Collected data
::::

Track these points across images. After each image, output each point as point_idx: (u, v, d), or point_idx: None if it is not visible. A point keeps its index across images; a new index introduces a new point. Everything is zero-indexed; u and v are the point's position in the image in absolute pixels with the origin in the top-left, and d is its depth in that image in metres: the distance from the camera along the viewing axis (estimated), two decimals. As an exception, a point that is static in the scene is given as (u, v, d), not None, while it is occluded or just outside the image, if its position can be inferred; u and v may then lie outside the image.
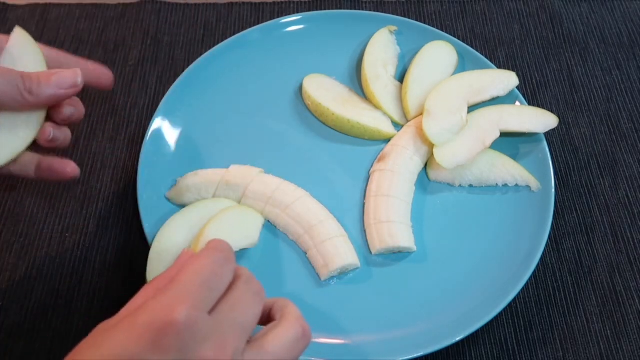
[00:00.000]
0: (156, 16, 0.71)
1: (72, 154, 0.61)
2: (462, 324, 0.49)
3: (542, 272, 0.55)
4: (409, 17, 0.70)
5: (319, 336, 0.49)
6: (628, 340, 0.52)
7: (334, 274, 0.52)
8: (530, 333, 0.52)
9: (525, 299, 0.54)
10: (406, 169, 0.56)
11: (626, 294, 0.54)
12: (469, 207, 0.56)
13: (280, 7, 0.72)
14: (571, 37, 0.71)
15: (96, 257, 0.55)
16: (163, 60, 0.68)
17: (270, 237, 0.54)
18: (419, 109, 0.60)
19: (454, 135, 0.56)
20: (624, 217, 0.58)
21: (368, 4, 0.73)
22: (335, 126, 0.60)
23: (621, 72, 0.68)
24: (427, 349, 0.48)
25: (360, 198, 0.57)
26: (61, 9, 0.72)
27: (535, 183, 0.56)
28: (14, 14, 0.71)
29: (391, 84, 0.62)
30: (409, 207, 0.55)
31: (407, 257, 0.54)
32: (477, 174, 0.57)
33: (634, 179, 0.61)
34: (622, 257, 0.56)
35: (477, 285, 0.52)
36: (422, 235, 0.55)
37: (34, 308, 0.52)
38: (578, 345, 0.51)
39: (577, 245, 0.57)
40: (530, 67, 0.68)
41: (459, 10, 0.73)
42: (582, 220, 0.58)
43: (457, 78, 0.60)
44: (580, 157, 0.62)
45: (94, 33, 0.70)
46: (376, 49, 0.63)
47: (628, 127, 0.64)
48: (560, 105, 0.66)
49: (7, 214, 0.57)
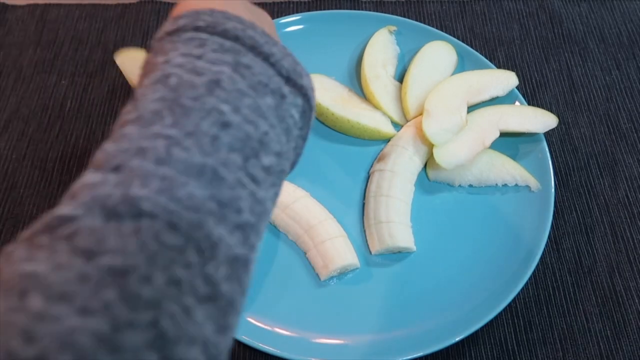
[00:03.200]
0: (155, 16, 0.71)
1: (72, 153, 0.61)
2: (462, 324, 0.49)
3: (541, 272, 0.55)
4: (408, 17, 0.70)
5: (319, 336, 0.49)
6: (628, 340, 0.52)
7: (334, 274, 0.52)
8: (530, 333, 0.52)
9: (525, 299, 0.54)
10: (406, 169, 0.56)
11: (626, 294, 0.54)
12: (469, 207, 0.56)
13: (280, 7, 0.72)
14: (571, 37, 0.71)
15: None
16: (163, 61, 0.68)
17: (270, 237, 0.54)
18: (419, 109, 0.60)
19: (453, 136, 0.57)
20: (624, 217, 0.58)
21: (368, 4, 0.73)
22: (335, 126, 0.60)
23: (621, 72, 0.68)
24: (427, 349, 0.48)
25: (360, 198, 0.57)
26: (60, 9, 0.72)
27: (534, 183, 0.56)
28: (13, 14, 0.71)
29: (391, 84, 0.62)
30: (408, 207, 0.55)
31: (406, 257, 0.54)
32: (477, 174, 0.57)
33: (634, 179, 0.61)
34: (621, 257, 0.56)
35: (477, 285, 0.52)
36: (422, 236, 0.55)
37: (34, 308, 0.52)
38: (578, 345, 0.52)
39: (577, 245, 0.57)
40: (529, 67, 0.68)
41: (459, 10, 0.73)
42: (581, 220, 0.58)
43: (457, 78, 0.60)
44: (580, 157, 0.62)
45: (94, 33, 0.70)
46: (376, 49, 0.63)
47: (627, 126, 0.64)
48: (560, 105, 0.66)
49: (7, 214, 0.57)
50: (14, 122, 0.63)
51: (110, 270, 0.25)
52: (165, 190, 0.28)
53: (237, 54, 0.34)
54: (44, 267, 0.25)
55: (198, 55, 0.33)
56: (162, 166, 0.29)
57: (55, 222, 0.26)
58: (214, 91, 0.32)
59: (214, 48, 0.34)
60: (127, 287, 0.25)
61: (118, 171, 0.28)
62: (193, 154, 0.30)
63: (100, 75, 0.67)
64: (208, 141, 0.30)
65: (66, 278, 0.24)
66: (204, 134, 0.30)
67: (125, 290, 0.25)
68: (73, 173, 0.60)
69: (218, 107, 0.32)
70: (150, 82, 0.33)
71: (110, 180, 0.28)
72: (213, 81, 0.32)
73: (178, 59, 0.33)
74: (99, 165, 0.29)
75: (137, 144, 0.30)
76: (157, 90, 0.32)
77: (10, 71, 0.67)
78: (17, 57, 0.68)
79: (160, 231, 0.27)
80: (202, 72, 0.33)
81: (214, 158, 0.30)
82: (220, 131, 0.31)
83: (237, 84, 0.33)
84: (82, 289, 0.24)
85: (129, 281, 0.25)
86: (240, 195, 0.30)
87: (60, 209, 0.27)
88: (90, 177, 0.29)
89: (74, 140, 0.62)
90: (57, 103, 0.65)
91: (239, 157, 0.31)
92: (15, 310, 0.23)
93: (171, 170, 0.29)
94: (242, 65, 0.34)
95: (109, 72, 0.67)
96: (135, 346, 0.24)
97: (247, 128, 0.32)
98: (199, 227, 0.28)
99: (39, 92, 0.65)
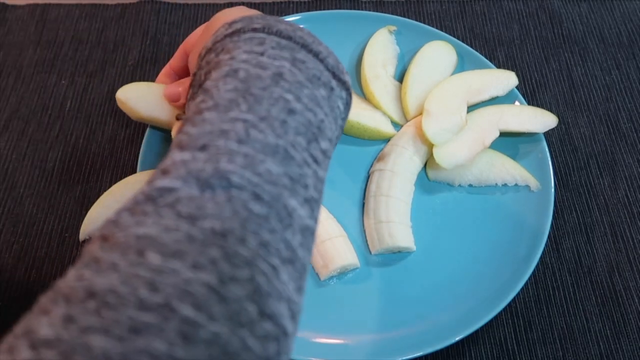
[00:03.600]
0: (155, 16, 0.71)
1: (72, 154, 0.61)
2: (462, 324, 0.49)
3: (541, 271, 0.55)
4: (408, 17, 0.70)
5: (319, 336, 0.49)
6: (628, 340, 0.52)
7: (334, 274, 0.52)
8: (529, 333, 0.52)
9: (525, 299, 0.54)
10: (406, 169, 0.56)
11: (625, 293, 0.54)
12: (469, 207, 0.56)
13: (280, 7, 0.72)
14: (570, 37, 0.71)
15: (96, 257, 0.55)
16: (162, 60, 0.68)
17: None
18: (419, 108, 0.60)
19: (453, 135, 0.57)
20: (624, 216, 0.58)
21: (367, 4, 0.73)
22: (335, 126, 0.60)
23: (620, 72, 0.68)
24: (427, 349, 0.48)
25: (360, 198, 0.57)
26: (60, 9, 0.72)
27: (534, 183, 0.56)
28: (13, 14, 0.71)
29: (390, 84, 0.62)
30: (408, 207, 0.55)
31: (406, 257, 0.54)
32: (477, 173, 0.57)
33: (634, 179, 0.61)
34: (621, 257, 0.56)
35: (477, 285, 0.52)
36: (422, 235, 0.55)
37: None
38: (578, 345, 0.52)
39: (577, 245, 0.57)
40: (529, 67, 0.68)
41: (459, 10, 0.73)
42: (581, 220, 0.58)
43: (457, 78, 0.60)
44: (580, 157, 0.62)
45: (94, 33, 0.70)
46: (375, 49, 0.63)
47: (627, 126, 0.64)
48: (560, 105, 0.66)
49: (7, 214, 0.57)
50: (14, 122, 0.63)
51: (212, 232, 0.29)
52: (248, 166, 0.32)
53: (293, 50, 0.39)
54: (155, 230, 0.28)
55: (260, 52, 0.38)
56: (243, 145, 0.33)
57: (156, 192, 0.30)
58: (278, 82, 0.37)
59: (273, 46, 0.39)
60: (227, 247, 0.29)
61: (205, 150, 0.33)
62: (267, 135, 0.34)
63: (100, 75, 0.67)
64: (278, 125, 0.35)
65: (176, 238, 0.28)
66: (274, 119, 0.35)
67: (226, 249, 0.28)
68: (73, 173, 0.60)
69: (283, 95, 0.36)
70: (220, 76, 0.37)
71: (199, 157, 0.32)
72: (276, 74, 0.37)
73: (242, 55, 0.38)
74: (184, 146, 0.33)
75: (219, 126, 0.34)
76: (228, 82, 0.37)
77: (10, 71, 0.67)
78: (17, 57, 0.68)
79: (247, 200, 0.31)
80: (266, 66, 0.37)
81: (284, 139, 0.34)
82: (287, 116, 0.35)
83: (296, 76, 0.38)
84: (190, 247, 0.28)
85: (229, 242, 0.29)
86: (307, 173, 0.35)
87: (158, 182, 0.31)
88: (178, 155, 0.33)
89: (74, 140, 0.62)
90: (57, 103, 0.65)
91: (303, 139, 0.35)
92: (137, 265, 0.27)
93: (251, 149, 0.33)
94: (298, 60, 0.38)
95: (109, 72, 0.67)
96: (238, 297, 0.27)
97: (308, 115, 0.36)
98: (278, 199, 0.32)
99: (39, 92, 0.65)
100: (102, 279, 0.26)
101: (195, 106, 0.37)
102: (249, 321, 0.27)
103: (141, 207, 0.30)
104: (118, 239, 0.28)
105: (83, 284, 0.26)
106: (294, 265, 0.32)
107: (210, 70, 0.39)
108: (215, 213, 0.30)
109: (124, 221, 0.29)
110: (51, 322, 0.25)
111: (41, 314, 0.25)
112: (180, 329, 0.25)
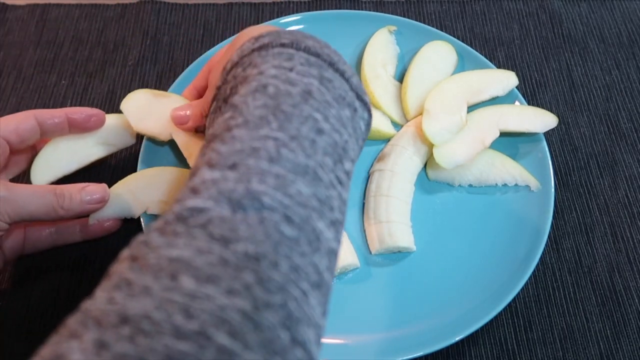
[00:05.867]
0: (155, 16, 0.71)
1: (71, 154, 0.61)
2: (462, 324, 0.49)
3: (541, 271, 0.55)
4: (408, 17, 0.70)
5: (319, 336, 0.49)
6: (628, 340, 0.52)
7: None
8: (530, 333, 0.52)
9: (525, 298, 0.54)
10: (406, 169, 0.56)
11: (625, 293, 0.54)
12: (469, 207, 0.56)
13: (280, 7, 0.72)
14: (571, 37, 0.71)
15: (96, 257, 0.55)
16: (162, 61, 0.68)
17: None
18: (419, 109, 0.60)
19: (453, 135, 0.57)
20: (624, 216, 0.58)
21: (367, 4, 0.73)
22: (335, 126, 0.60)
23: (620, 72, 0.68)
24: (427, 349, 0.48)
25: (360, 198, 0.57)
26: (60, 9, 0.72)
27: (534, 183, 0.56)
28: (13, 14, 0.71)
29: (390, 84, 0.62)
30: (408, 207, 0.55)
31: (406, 257, 0.54)
32: (477, 173, 0.57)
33: (634, 179, 0.61)
34: (621, 257, 0.56)
35: (477, 285, 0.52)
36: (422, 235, 0.55)
37: (34, 308, 0.52)
38: (578, 345, 0.52)
39: (577, 245, 0.57)
40: (529, 67, 0.68)
41: (459, 10, 0.73)
42: (581, 220, 0.58)
43: (457, 78, 0.60)
44: (580, 157, 0.62)
45: (94, 33, 0.70)
46: (375, 49, 0.63)
47: (627, 126, 0.64)
48: (560, 105, 0.66)
49: (6, 214, 0.57)
50: (14, 122, 0.63)
51: (245, 256, 0.28)
52: (279, 187, 0.31)
53: (320, 68, 0.38)
54: (188, 252, 0.28)
55: (289, 67, 0.37)
56: (274, 165, 0.32)
57: (187, 212, 0.30)
58: (307, 100, 0.36)
59: (302, 62, 0.38)
60: (261, 271, 0.28)
61: (235, 169, 0.32)
62: (298, 155, 0.33)
63: (100, 75, 0.67)
64: (308, 144, 0.34)
65: (209, 262, 0.27)
66: (304, 138, 0.34)
67: (260, 274, 0.28)
68: (73, 173, 0.60)
69: (312, 114, 0.35)
70: (249, 91, 0.37)
71: (230, 176, 0.31)
72: (306, 91, 0.36)
73: (271, 70, 0.37)
74: (214, 164, 0.33)
75: (250, 144, 0.33)
76: (257, 98, 0.36)
77: (10, 71, 0.67)
78: (17, 57, 0.68)
79: (279, 222, 0.30)
80: (295, 83, 0.36)
81: (314, 160, 0.34)
82: (316, 136, 0.35)
83: (324, 95, 0.37)
84: (224, 272, 0.27)
85: (262, 266, 0.28)
86: (332, 195, 0.34)
87: (189, 201, 0.30)
88: (208, 173, 0.32)
89: (74, 140, 0.62)
90: (57, 103, 0.65)
91: (330, 160, 0.35)
92: (171, 290, 0.26)
93: (281, 169, 0.32)
94: (326, 79, 0.38)
95: (109, 72, 0.67)
96: (272, 324, 0.27)
97: (334, 136, 0.36)
98: (307, 221, 0.31)
99: (39, 92, 0.65)
100: (136, 304, 0.25)
101: (224, 122, 0.36)
102: (282, 349, 0.27)
103: (172, 227, 0.29)
104: (149, 260, 0.27)
105: (115, 307, 0.25)
106: (320, 289, 0.31)
107: (237, 85, 0.38)
108: (248, 236, 0.29)
109: (154, 241, 0.28)
110: (83, 347, 0.24)
111: (71, 338, 0.24)
112: (217, 358, 0.24)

::::

In the data above, find the line with "80: (202, 72, 0.33)" and the line with "93: (171, 170, 0.29)". Retype both, plus every line between them, exactly.

ANSWER FOR THIS EXERCISE:
80: (202, 72, 0.33)
81: (214, 158, 0.30)
82: (220, 131, 0.31)
83: (237, 84, 0.33)
84: (82, 289, 0.24)
85: (129, 281, 0.25)
86: (240, 195, 0.30)
87: (60, 209, 0.27)
88: (90, 177, 0.29)
89: (74, 140, 0.62)
90: (57, 103, 0.65)
91: (239, 157, 0.31)
92: (15, 310, 0.23)
93: (171, 170, 0.29)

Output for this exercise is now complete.